A federal gift tax return (Form 709) is required if you:
Made gifts of present interests — such as an outright gift of cash, marketable securities, real estate or payment of expenses other than qualifying educational or medical expenses (see below) — if the total of all gifts to any one person exceeded the $14,000 annual exclusion amount (for 2017),
Made split gifts with your spouse,
Made gifts of present interests to a noncitizen spouse who otherwise would qualify for the marital deduction, if the total exceeded the $149,000 noncitizen spouse annual exclusion amount (for 2017),
Made gifts of future interests — such as certain gifts in trust and certain unmarketable securities — in any amount, or
Contributed to a 529 plan and elected to accelerate future annual exclusion amounts (up to five years’ worth) into the current year.
Return not required
No gift tax return is required if you:
Paid qualifying educational or medical expenses on behalf of someone else directly to an educational institution or health care provider,
Made gifts of present interests that fell within the annual exclusion amount,
Made outright gifts to a spouse who’s a U.S. citizen, in any amount, including gifts to marital trusts that meet certain requirements, or
Made charitable gifts and aren’t otherwise required to file Form 709 — if a return is otherwise required, charitable gifts should also be reported.

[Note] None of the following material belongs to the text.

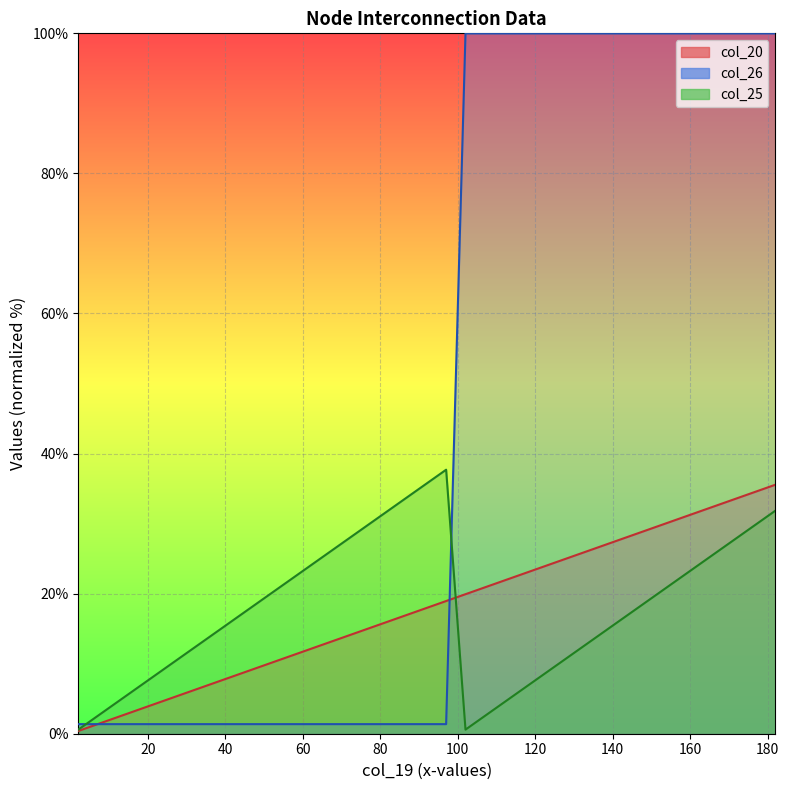

Where does the col_20 series first go above 17?

92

If you transferred hard-to-value property, such as artwork or interests in a family-owned business, consider filing a gift tax return even if you’re not required to. Adequate disclosure of the transfer in a return triggers the statute of limitations, generally preventing the IRS from challenging your valuation more than three years after you file.
In some cases it’s even advisable to file Form 709 to report nongifts. For example, suppose you sold assets to a family member or a trust. Again, filing a return triggers the statute of limitations and prevents the IRS from claiming, more than three years after you file the return, that the assets were undervalued and, therefore, partially taxable.